- Opening Delimiter -
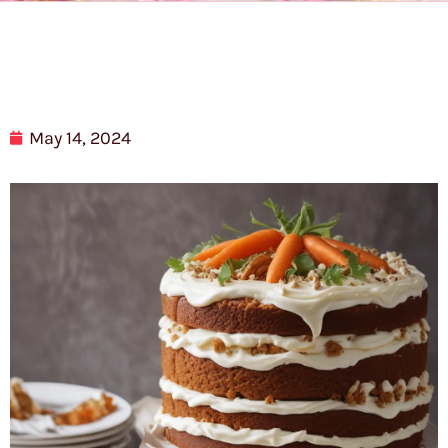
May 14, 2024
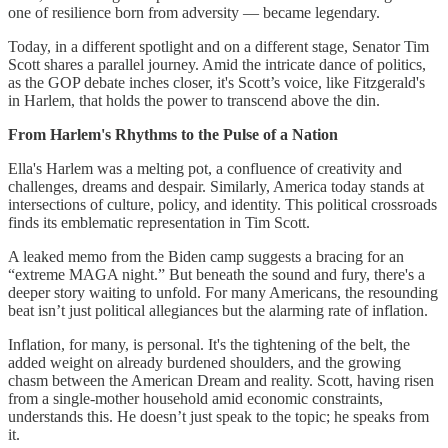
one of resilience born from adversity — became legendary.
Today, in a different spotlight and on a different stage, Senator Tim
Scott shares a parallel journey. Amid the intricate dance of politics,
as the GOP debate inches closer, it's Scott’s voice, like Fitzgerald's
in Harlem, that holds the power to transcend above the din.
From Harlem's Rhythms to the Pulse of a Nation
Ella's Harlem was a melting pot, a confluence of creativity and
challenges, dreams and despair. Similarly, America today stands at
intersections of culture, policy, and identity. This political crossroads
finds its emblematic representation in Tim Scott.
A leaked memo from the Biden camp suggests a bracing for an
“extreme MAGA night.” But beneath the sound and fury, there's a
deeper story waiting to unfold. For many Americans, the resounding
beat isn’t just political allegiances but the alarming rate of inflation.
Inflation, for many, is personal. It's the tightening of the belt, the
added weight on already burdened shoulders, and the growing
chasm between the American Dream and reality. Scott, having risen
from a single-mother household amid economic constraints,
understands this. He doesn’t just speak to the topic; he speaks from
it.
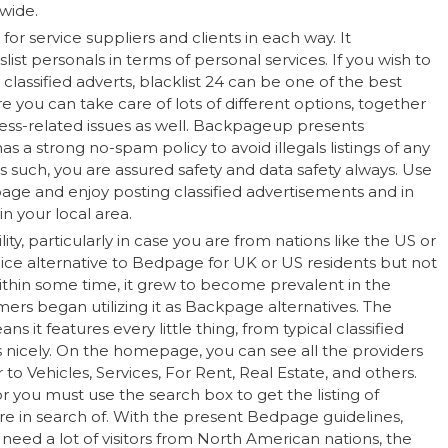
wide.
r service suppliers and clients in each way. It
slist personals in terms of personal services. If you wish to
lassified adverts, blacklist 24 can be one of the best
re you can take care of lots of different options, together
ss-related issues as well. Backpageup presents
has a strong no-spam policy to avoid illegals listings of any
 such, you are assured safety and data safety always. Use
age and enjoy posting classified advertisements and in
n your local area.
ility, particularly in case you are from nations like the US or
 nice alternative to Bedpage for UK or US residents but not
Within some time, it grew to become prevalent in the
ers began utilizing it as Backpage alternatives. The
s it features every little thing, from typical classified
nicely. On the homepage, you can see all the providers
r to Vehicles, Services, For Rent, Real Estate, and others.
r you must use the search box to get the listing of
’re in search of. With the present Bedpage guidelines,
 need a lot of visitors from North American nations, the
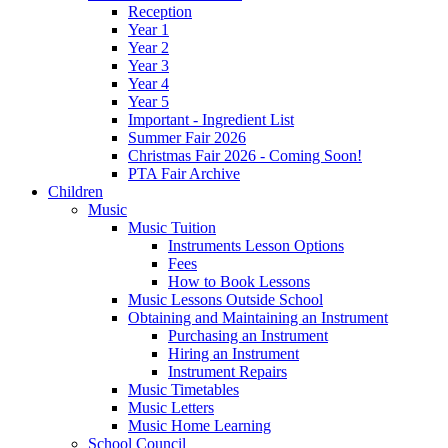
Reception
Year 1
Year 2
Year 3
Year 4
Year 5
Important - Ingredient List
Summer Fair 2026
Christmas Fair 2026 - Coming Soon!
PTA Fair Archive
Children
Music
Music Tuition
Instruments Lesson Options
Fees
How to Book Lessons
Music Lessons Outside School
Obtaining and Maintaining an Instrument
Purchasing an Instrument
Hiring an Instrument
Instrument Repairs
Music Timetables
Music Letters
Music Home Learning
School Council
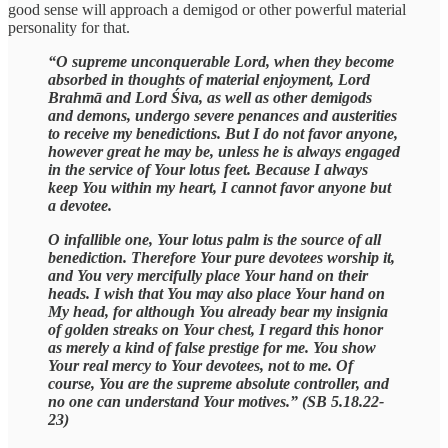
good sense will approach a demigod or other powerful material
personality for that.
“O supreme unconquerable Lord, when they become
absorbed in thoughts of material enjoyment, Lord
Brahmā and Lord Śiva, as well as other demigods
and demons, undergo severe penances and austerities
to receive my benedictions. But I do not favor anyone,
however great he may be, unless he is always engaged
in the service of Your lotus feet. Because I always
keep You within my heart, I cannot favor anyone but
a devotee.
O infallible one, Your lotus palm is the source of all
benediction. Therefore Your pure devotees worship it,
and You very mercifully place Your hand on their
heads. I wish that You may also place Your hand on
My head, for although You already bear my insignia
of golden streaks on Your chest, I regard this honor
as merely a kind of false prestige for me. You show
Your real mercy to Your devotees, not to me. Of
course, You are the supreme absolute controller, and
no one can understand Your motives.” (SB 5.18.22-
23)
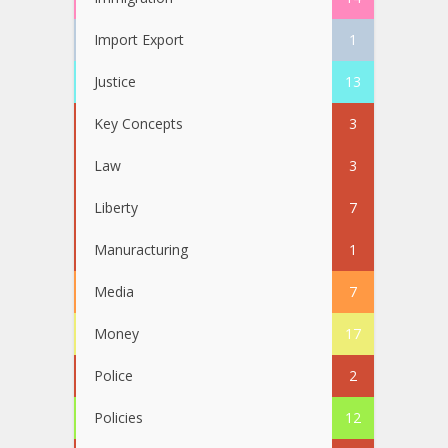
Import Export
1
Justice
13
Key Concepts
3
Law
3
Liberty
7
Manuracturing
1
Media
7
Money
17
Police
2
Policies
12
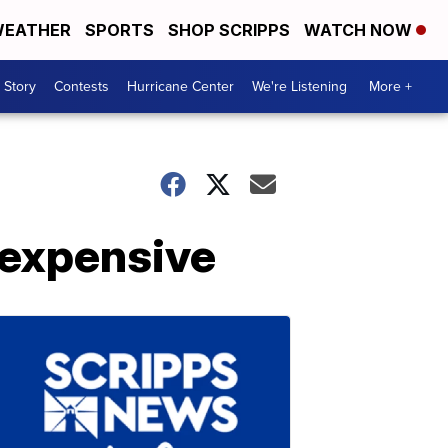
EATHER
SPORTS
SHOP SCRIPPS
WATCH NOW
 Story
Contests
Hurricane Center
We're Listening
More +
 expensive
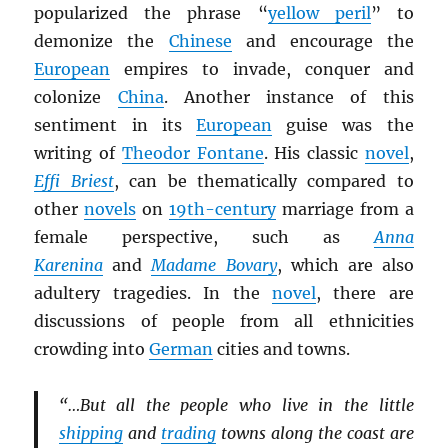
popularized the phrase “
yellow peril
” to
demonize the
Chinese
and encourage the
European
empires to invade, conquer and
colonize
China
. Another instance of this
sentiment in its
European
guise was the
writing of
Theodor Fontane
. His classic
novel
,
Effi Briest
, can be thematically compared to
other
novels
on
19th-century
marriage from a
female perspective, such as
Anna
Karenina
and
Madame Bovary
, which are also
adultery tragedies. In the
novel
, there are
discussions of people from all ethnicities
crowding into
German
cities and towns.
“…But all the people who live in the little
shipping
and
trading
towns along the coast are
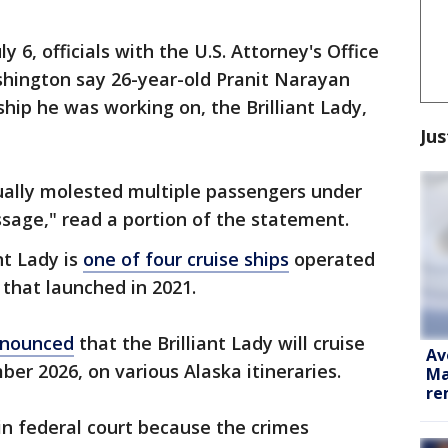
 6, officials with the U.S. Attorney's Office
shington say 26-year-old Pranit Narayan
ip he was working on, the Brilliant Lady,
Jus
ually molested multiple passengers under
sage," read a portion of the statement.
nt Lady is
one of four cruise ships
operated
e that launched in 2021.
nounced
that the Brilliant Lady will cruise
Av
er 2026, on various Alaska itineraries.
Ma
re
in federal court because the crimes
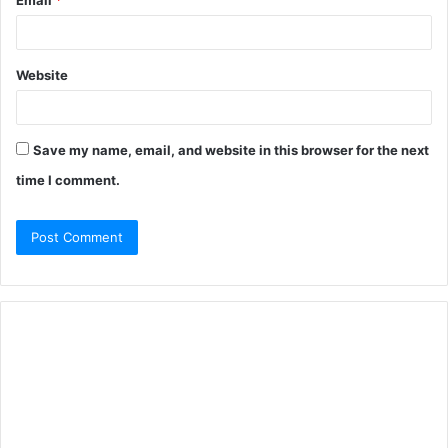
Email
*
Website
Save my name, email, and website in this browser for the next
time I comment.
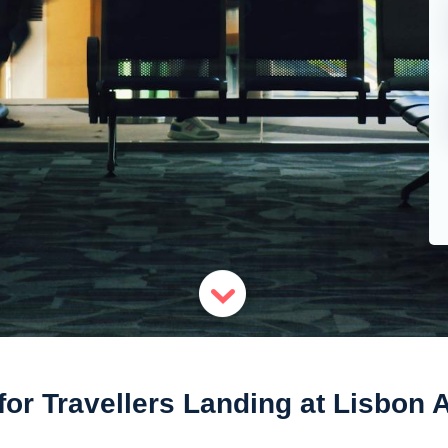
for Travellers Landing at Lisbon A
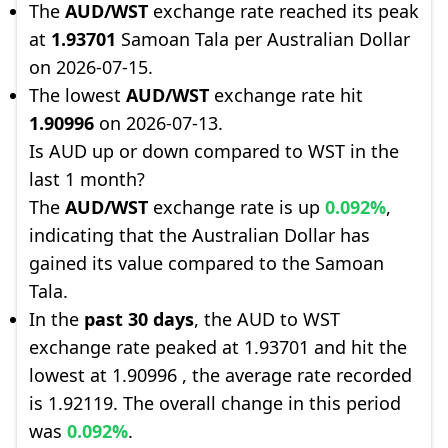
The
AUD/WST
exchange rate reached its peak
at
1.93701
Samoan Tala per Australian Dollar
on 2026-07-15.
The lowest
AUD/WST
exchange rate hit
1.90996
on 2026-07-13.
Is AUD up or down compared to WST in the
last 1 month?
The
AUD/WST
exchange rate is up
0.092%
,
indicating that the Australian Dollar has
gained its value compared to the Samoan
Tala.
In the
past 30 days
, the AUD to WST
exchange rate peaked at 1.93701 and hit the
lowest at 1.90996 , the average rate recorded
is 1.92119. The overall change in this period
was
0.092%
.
- Closing Delimiter -
- Opening Delimiter -
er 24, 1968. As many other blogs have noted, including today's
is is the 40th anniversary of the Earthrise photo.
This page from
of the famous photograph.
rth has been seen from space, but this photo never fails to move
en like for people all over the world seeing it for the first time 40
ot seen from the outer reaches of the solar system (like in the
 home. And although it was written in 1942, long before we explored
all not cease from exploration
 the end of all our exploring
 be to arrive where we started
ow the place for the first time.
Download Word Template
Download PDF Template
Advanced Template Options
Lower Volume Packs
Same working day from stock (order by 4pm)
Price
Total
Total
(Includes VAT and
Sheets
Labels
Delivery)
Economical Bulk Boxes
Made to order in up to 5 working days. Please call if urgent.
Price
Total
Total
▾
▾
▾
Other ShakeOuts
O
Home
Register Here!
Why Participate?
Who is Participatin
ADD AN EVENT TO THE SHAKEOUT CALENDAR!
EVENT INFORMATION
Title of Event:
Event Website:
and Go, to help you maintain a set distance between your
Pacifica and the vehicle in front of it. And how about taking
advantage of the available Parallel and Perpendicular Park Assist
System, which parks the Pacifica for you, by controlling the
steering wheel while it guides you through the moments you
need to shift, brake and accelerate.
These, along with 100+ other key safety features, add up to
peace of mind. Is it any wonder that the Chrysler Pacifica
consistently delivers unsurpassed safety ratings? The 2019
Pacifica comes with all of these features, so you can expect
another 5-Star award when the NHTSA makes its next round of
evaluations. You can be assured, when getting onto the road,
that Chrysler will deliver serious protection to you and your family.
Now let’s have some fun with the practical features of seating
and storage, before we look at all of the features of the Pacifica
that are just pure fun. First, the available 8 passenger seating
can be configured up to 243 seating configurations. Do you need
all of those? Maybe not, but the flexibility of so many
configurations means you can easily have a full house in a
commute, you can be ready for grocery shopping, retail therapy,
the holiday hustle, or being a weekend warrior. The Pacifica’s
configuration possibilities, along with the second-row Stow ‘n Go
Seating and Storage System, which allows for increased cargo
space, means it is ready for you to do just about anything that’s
- Closing Delimiter -
Work to be completed.
In the items above, copy word for word the part that opens with the line containing "one of resilience" and closes with the line containing "fury, there's a". Include both of those lines and nothing else.

Solution.
one of resilience born from adversity — became legendary.
Today, in a different spotlight and on a different stage, Senator Tim
Scott shares a parallel journey. Amid the intricate dance of politics,
as the GOP debate inches closer, it's Scott’s voice, like Fitzgerald's
in Harlem, that holds the power to transcend above the din.
From Harlem's Rhythms to the Pulse of a Nation
Ella's Harlem was a melting pot, a confluence of creativity and
challenges, dreams and despair. Similarly, America today stands at
intersections of culture, policy, and identity. This political crossroads
finds its emblematic representation in Tim Scott.
A leaked memo from the Biden camp suggests a bracing for an
“extreme MAGA night.” But beneath the sound and fury, there's a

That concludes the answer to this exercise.